Slobodan Milosevic claimed a day before his death that he risked being poisoned, his legal advisor said Sunday, fueling swirling rumors over the demise of the former Yugoslav leader while on trial for war crimes.
A Milosevic portrait with a mourning ribbon at the Socialist Party headquarters in Belgrade
Shortly before doctors began an autopsy on the body, Zdenko Tomanovic, who advised Milosevic during his trial over more than four years, read from a letter the ex-president had written Friday to the Russian embassy.
"'They would like to poison me. I'm seriously concerned and worried'," he quoted Milosevic as writing.
"In the letter he wrote about a medical report that he got that showed that there were strong drugs in his system only used for treating leprosy or tuberculosis," said Tomanovic.
Milosevic was found dead in his prison bed Saturday at the tribunal in The Hague, where he was being judged for genocide, war crimes and crimes against humanity over the 1990s Balkan wars that killed more than 200,000 people.
Hardcore loyalists to the man branded the "Butcher of the Balkans" accused the UN court of responsibility for his death, some even laying accusations of murder by poisoning.
Suicide not ruled out
Chief war crimes prosecutor Carla Del Ponte dismissed such allegations as "rumors" and said she could not rule out the possibility that the 64-year-old had committed suicide.
Carla Del Ponte, prosecutor of the International Criminal Tribunal for the former Yugoslavia
"We must now wait for the results of the autopsy to see the cause of death but we have no choice (but) between a normal natural death and suicide," she told a news conference.
Last month, the judges denied a request from Milosevic to undergo medical treatment in Moscow, saying he could be treated by his Russian doctors in The Hague. Milosevic suffered from high blood pressure and heart problems.
Autopsy on Sunday
An autopsy started in the afternoon in a Dutch forensic institute and was expected to last several hours, UN war tribunal spokesman Christian Chartier told AFP. "It is unlikely that the results will be known today (Sunday)," he added.
A toxicological examination of the body was also being conducted.
Fausto Pocar, president of the UN war crimes tribunal, said the autopsy, also attended by Serbian government medical experts, was required by Dutch law to establish cause of death.
Milosevic in the court room
Milosevic had been on trial since February 2002 on more than 60 counts of war crimes and crimes against humanity. He also faced genocide charges for the 1992-95 Bosnian conflict, notably the Srebrenica massacre of 8,000 Muslim men and boys -- the biggest single atrocity in Europe since World War II.
His death was announced just six days after the suicide in the same prison of his former ally, 50-year-old Croatian Serb ex-leader Milan Babic, who had admitted crimes against humanity during the 1991-95 war in Croatia.

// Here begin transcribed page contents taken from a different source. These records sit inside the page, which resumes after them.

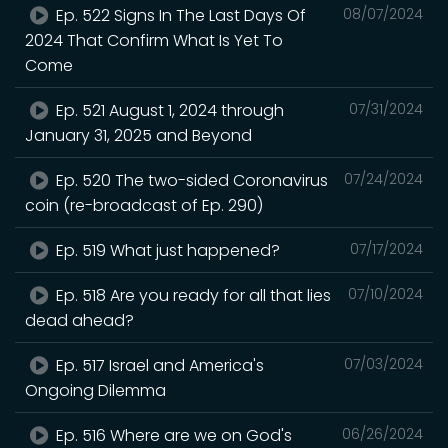
Ep. 522 Signs In The Last Days Of
08/07/2024
2024 That Confirm What Is Yet To
Come
Ep. 521 August 1, 2024 through
07/31/2024
January 31, 2025 and Beyond
Ep. 520 The two-sided Coronavirus
07/24/2024
coin (re-broadcast of Ep. 290)
Ep. 519 What just happened?
07/17/2024
Ep. 518 Are you ready for all that lies
07/10/2024
dead ahead?
Ep. 517 Israel and America's
07/03/2024
Ongoing Dilemma
Ep. 516 Where are we on God's
06/26/2024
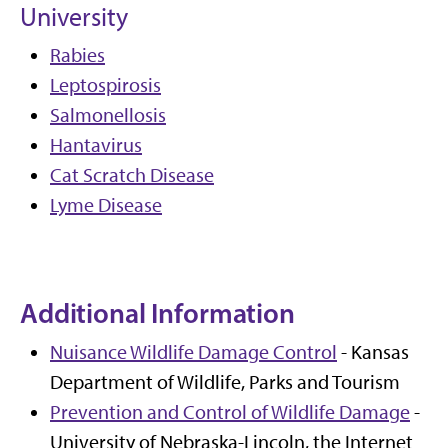
University
Rabies
Leptospirosis
Salmonellosis
Hantavirus
Cat Scratch Disease
Lyme Disease
Additional Information
Nuisance Wildlife Damage Control
- Kansas
Department of Wildlife, Parks and Tourism
Prevention and Control of Wildlife Damage
-
University of Nebraska-Lincoln, the Internet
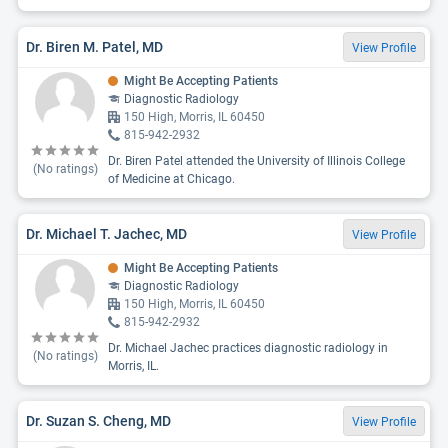
Dr. Biren M. Patel, MD
View Profile
Might Be Accepting Patients
Diagnostic Radiology
150 High, Morris, IL 60450
815-942-2932
Dr. Biren Patel attended the University of Illinois College
(No ratings)
of Medicine at Chicago.
Dr. Michael T. Jachec, MD
View Profile
Might Be Accepting Patients
Diagnostic Radiology
150 High, Morris, IL 60450
815-942-2932
Dr. Michael Jachec practices diagnostic radiology in
(No ratings)
Morris, IL.
Dr. Suzan S. Cheng, MD
View Profile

Del Ponte said it was "a great pity for justice" that Milosevic died before a verdict could be given in his trial.
She said it was now more urgent than ever to arrest other most wanted war crimes fugitives: former Bosnian Serb army chief Ratko Mladic and the wartime political leader of the Bosnian Serbs, Radovan Karadzic.

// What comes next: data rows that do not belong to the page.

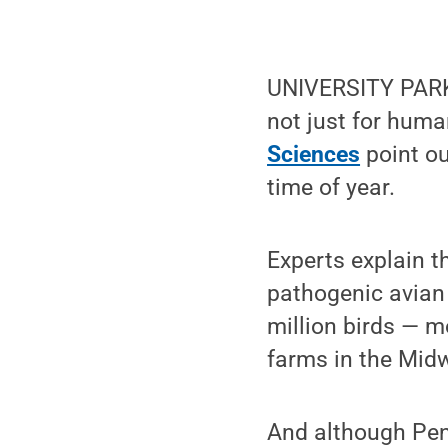
UNIVERSITY PARK, 
not just for huma
Sciences
point ou
time of year.
Experts explain t
pathogenic avian 
million birds — m
farms in the Midw
And although Penn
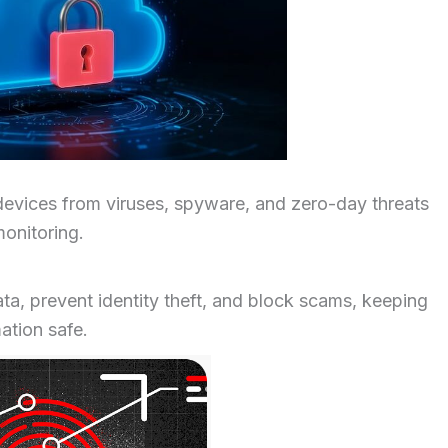
devices from viruses, spyware, and zero-day threats
onitoring.
ata, prevent identity theft, and block scams, keeping
mation safe.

Survivors of the Srebrenica massacre said Milosevic had cheated justice but Serbian newspapers lashed out at the tribunal itself, accusing it of murder.
"The Hague killed Milosevic," blared the front pages of both Press and Glas Javnosti, against black backgrounds bearing large portrait pictures.
Supporters pay tribute
Dozens of hardcore supporters queued to pay tribute in front of his party seat in central Belgrade, where a large photograph of Milosevic and a book of condolences were laid on a table in the entrance hall.
"Slobo, Serbia has died with you," said a written message placed nearby.
Milosevic "did not die, he was murdered in The Hague prison," said senior party official Ivica Dacic, describing his death as an "irreparable loss" to the country.
Elsewhere in Belgrade, his death added a haunting poignancy to a ceremony marking the slaying three years ago of Zoran Djindjic (photo), the reformist Serbian prime minister who had sent him to face justice.
In Bijeljina, in the Bosnian Serb entity Republika Srpksa, candles were lit near a monument where posters of Milosevic were plastered. "Heroes never die" and "We love you," read the captions.
Milosevic's family were divided over where he should be laid to rest, with his wife Mira -- herself a former powerful political figure, but now facing an arrest warrant if she returns to Serbia -- reportedly wanting burial in Russia where she now lives.
Brother Borislav and daughter Marija said he should be buried in Belgrade. "It has not been decided. His family -- his wife and son -- are taking the decision," Borislav Milosevic told AFP.